→ Task goal:
Would you reproduce the entries that follow exactly as they appear?

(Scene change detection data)
[Start of section]
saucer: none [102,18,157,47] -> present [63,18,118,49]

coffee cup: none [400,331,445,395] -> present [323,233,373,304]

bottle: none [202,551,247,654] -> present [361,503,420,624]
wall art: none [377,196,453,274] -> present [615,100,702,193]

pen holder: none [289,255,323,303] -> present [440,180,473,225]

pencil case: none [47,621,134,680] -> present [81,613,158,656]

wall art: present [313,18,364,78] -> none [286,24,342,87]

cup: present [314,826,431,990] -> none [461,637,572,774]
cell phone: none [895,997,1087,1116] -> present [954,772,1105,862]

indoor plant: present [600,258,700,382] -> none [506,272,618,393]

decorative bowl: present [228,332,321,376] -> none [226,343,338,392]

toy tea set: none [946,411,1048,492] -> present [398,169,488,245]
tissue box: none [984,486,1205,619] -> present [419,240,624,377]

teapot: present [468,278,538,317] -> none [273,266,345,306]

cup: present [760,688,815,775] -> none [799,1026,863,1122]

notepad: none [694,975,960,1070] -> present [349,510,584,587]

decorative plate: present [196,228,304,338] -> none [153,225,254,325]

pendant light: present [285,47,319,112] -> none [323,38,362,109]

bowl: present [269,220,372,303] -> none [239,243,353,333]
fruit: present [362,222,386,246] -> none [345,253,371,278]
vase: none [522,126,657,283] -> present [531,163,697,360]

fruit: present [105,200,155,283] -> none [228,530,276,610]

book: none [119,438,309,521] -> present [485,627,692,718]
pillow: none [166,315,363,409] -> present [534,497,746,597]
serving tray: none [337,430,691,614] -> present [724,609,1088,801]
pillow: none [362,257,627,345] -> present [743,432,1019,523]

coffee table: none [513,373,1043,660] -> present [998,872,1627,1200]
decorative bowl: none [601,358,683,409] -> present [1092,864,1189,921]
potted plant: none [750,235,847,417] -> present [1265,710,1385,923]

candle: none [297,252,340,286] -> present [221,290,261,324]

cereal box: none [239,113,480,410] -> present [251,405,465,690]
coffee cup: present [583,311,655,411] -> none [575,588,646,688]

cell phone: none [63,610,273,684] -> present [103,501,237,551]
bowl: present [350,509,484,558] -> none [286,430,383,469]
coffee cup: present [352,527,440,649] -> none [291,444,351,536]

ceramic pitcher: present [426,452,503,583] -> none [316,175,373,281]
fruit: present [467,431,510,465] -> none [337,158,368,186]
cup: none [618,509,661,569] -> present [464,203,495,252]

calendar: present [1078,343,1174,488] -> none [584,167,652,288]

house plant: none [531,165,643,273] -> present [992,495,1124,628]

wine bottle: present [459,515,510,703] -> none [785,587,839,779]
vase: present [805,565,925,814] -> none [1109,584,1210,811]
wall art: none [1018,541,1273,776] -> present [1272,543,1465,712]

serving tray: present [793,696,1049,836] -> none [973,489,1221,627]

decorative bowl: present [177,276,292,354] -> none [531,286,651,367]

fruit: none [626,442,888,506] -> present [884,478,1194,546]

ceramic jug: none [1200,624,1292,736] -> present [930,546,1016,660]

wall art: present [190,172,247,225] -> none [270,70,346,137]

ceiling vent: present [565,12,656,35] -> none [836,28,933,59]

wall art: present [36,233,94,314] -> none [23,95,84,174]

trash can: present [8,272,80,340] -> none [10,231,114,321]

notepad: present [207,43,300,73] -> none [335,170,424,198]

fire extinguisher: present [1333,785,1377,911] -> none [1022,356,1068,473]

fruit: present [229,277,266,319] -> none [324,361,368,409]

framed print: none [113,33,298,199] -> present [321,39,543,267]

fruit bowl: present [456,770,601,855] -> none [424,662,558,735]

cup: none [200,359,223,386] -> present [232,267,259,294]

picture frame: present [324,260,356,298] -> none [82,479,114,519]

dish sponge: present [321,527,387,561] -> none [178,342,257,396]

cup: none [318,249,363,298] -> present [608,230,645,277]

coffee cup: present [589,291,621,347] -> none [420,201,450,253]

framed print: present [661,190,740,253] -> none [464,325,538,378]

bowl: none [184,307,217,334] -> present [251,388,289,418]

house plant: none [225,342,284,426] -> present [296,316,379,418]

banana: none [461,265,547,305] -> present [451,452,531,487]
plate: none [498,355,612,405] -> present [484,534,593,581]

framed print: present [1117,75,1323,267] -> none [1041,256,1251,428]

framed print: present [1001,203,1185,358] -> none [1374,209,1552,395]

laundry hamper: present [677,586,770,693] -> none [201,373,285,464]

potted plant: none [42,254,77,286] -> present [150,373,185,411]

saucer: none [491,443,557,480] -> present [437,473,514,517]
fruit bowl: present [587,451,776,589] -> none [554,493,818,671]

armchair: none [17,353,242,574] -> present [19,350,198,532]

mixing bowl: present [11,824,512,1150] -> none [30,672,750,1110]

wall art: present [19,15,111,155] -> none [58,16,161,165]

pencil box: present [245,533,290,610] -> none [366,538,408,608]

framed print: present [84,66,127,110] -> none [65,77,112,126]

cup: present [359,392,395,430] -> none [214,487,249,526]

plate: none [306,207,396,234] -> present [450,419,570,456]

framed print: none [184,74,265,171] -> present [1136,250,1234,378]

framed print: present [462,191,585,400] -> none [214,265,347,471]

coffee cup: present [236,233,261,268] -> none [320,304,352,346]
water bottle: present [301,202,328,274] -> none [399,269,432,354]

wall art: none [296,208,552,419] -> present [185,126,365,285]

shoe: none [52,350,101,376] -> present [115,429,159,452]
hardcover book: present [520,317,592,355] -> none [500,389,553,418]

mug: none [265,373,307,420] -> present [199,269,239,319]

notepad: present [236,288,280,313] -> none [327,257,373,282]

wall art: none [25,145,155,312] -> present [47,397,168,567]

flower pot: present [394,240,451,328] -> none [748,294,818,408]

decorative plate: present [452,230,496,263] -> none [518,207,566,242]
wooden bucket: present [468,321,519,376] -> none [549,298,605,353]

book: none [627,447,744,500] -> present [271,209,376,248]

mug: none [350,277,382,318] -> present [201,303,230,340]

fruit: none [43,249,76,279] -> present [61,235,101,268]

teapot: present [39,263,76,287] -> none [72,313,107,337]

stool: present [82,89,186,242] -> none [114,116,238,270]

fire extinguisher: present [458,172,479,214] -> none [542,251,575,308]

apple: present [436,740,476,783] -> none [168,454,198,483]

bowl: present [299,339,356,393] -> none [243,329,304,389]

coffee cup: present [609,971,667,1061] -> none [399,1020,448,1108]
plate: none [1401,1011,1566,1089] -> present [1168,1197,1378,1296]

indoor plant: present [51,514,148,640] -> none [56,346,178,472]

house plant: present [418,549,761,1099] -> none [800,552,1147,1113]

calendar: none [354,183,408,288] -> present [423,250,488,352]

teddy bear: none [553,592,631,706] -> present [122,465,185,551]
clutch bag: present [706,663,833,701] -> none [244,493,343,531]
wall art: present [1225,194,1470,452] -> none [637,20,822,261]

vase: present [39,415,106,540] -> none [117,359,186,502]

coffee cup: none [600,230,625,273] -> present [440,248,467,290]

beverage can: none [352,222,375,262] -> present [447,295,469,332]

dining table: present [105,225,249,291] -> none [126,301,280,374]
[End of section]
→ Completed exercise:
saucer: none [102,18,157,47] -> present [63,18,118,49]

coffee cup: none [400,331,445,395] -> present [323,233,373,304]

bottle: none [202,551,247,654] -> present [361,503,420,624]
wall art: none [377,196,453,274] -> present [615,100,702,193]

pen holder: none [289,255,323,303] -> present [440,180,473,225]

pencil case: none [47,621,134,680] -> present [81,613,158,656]

wall art: present [313,18,364,78] -> none [286,24,342,87]

cup: present [314,826,431,990] -> none [461,637,572,774]
cell phone: none [895,997,1087,1116] -> present [954,772,1105,862]

indoor plant: present [600,258,700,382] -> none [506,272,618,393]

decorative bowl: present [228,332,321,376] -> none [226,343,338,392]

toy tea set: none [946,411,1048,492] -> present [398,169,488,245]
tissue box: none [984,486,1205,619] -> present [419,240,624,377]

teapot: present [468,278,538,317] -> none [273,266,345,306]

cup: present [760,688,815,775] -> none [799,1026,863,1122]

notepad: none [694,975,960,1070] -> present [349,510,584,587]

decorative plate: present [196,228,304,338] -> none [153,225,254,325]

pendant light: present [285,47,319,112] -> none [323,38,362,109]

bowl: present [269,220,372,303] -> none [239,243,353,333]
fruit: present [362,222,386,246] -> none [345,253,371,278]
vase: none [522,126,657,283] -> present [531,163,697,360]

fruit: present [105,200,155,283] -> none [228,530,276,610]

book: none [119,438,309,521] -> present [485,627,692,718]
pillow: none [166,315,363,409] -> present [534,497,746,597]
serving tray: none [337,430,691,614] -> present [724,609,1088,801]
pillow: none [362,257,627,345] -> present [743,432,1019,523]

coffee table: none [513,373,1043,660] -> present [998,872,1627,1200]
decorative bowl: none [601,358,683,409] -> present [1092,864,1189,921]
potted plant: none [750,235,847,417] -> present [1265,710,1385,923]

candle: none [297,252,340,286] -> present [221,290,261,324]

cereal box: none [239,113,480,410] -> present [251,405,465,690]
coffee cup: present [583,311,655,411] -> none [575,588,646,688]

cell phone: none [63,610,273,684] -> present [103,501,237,551]
bowl: present [350,509,484,558] -> none [286,430,383,469]
coffee cup: present [352,527,440,649] -> none [291,444,351,536]

ceramic pitcher: present [426,452,503,583] -> none [316,175,373,281]
fruit: present [467,431,510,465] -> none [337,158,368,186]
cup: none [618,509,661,569] -> present [464,203,495,252]

calendar: present [1078,343,1174,488] -> none [584,167,652,288]

house plant: none [531,165,643,273] -> present [992,495,1124,628]

wine bottle: present [459,515,510,703] -> none [785,587,839,779]
vase: present [805,565,925,814] -> none [1109,584,1210,811]
wall art: none [1018,541,1273,776] -> present [1272,543,1465,712]

serving tray: present [793,696,1049,836] -> none [973,489,1221,627]

decorative bowl: present [177,276,292,354] -> none [531,286,651,367]

fruit: none [626,442,888,506] -> present [884,478,1194,546]

ceramic jug: none [1200,624,1292,736] -> present [930,546,1016,660]

wall art: present [190,172,247,225] -> none [270,70,346,137]

ceiling vent: present [565,12,656,35] -> none [836,28,933,59]

wall art: present [36,233,94,314] -> none [23,95,84,174]

trash can: present [8,272,80,340] -> none [10,231,114,321]

notepad: present [207,43,300,73] -> none [335,170,424,198]

fire extinguisher: present [1333,785,1377,911] -> none [1022,356,1068,473]

fruit: present [229,277,266,319] -> none [324,361,368,409]

framed print: none [113,33,298,199] -> present [321,39,543,267]

fruit bowl: present [456,770,601,855] -> none [424,662,558,735]

cup: none [200,359,223,386] -> present [232,267,259,294]

picture frame: present [324,260,356,298] -> none [82,479,114,519]

dish sponge: present [321,527,387,561] -> none [178,342,257,396]

cup: none [318,249,363,298] -> present [608,230,645,277]

coffee cup: present [589,291,621,347] -> none [420,201,450,253]

framed print: present [661,190,740,253] -> none [464,325,538,378]

bowl: none [184,307,217,334] -> present [251,388,289,418]

house plant: none [225,342,284,426] -> present [296,316,379,418]

banana: none [461,265,547,305] -> present [451,452,531,487]
plate: none [498,355,612,405] -> present [484,534,593,581]

framed print: present [1117,75,1323,267] -> none [1041,256,1251,428]

framed print: present [1001,203,1185,358] -> none [1374,209,1552,395]

laundry hamper: present [677,586,770,693] -> none [201,373,285,464]

potted plant: none [42,254,77,286] -> present [150,373,185,411]

saucer: none [491,443,557,480] -> present [437,473,514,517]
fruit bowl: present [587,451,776,589] -> none [554,493,818,671]

armchair: none [17,353,242,574] -> present [19,350,198,532]

mixing bowl: present [11,824,512,1150] -> none [30,672,750,1110]

wall art: present [19,15,111,155] -> none [58,16,161,165]

pencil box: present [245,533,290,610] -> none [366,538,408,608]

framed print: present [84,66,127,110] -> none [65,77,112,126]

cup: present [359,392,395,430] -> none [214,487,249,526]

plate: none [306,207,396,234] -> present [450,419,570,456]

framed print: none [184,74,265,171] -> present [1136,250,1234,378]

framed print: present [462,191,585,400] -> none [214,265,347,471]

coffee cup: present [236,233,261,268] -> none [320,304,352,346]
water bottle: present [301,202,328,274] -> none [399,269,432,354]

wall art: none [296,208,552,419] -> present [185,126,365,285]

shoe: none [52,350,101,376] -> present [115,429,159,452]
hardcover book: present [520,317,592,355] -> none [500,389,553,418]

mug: none [265,373,307,420] -> present [199,269,239,319]

notepad: present [236,288,280,313] -> none [327,257,373,282]

wall art: none [25,145,155,312] -> present [47,397,168,567]

flower pot: present [394,240,451,328] -> none [748,294,818,408]

decorative plate: present [452,230,496,263] -> none [518,207,566,242]
wooden bucket: present [468,321,519,376] -> none [549,298,605,353]

book: none [627,447,744,500] -> present [271,209,376,248]

mug: none [350,277,382,318] -> present [201,303,230,340]

fruit: none [43,249,76,279] -> present [61,235,101,268]

teapot: present [39,263,76,287] -> none [72,313,107,337]

stool: present [82,89,186,242] -> none [114,116,238,270]

fire extinguisher: present [458,172,479,214] -> none [542,251,575,308]

apple: present [436,740,476,783] -> none [168,454,198,483]

bowl: present [299,339,356,393] -> none [243,329,304,389]

coffee cup: present [609,971,667,1061] -> none [399,1020,448,1108]
plate: none [1401,1011,1566,1089] -> present [1168,1197,1378,1296]

indoor plant: present [51,514,148,640] -> none [56,346,178,472]

house plant: present [418,549,761,1099] -> none [800,552,1147,1113]

calendar: none [354,183,408,288] -> present [423,250,488,352]

teddy bear: none [553,592,631,706] -> present [122,465,185,551]
clutch bag: present [706,663,833,701] -> none [244,493,343,531]
wall art: present [1225,194,1470,452] -> none [637,20,822,261]

vase: present [39,415,106,540] -> none [117,359,186,502]

coffee cup: none [600,230,625,273] -> present [440,248,467,290]

beverage can: none [352,222,375,262] -> present [447,295,469,332]

dining table: present [105,225,249,291] -> none [126,301,280,374]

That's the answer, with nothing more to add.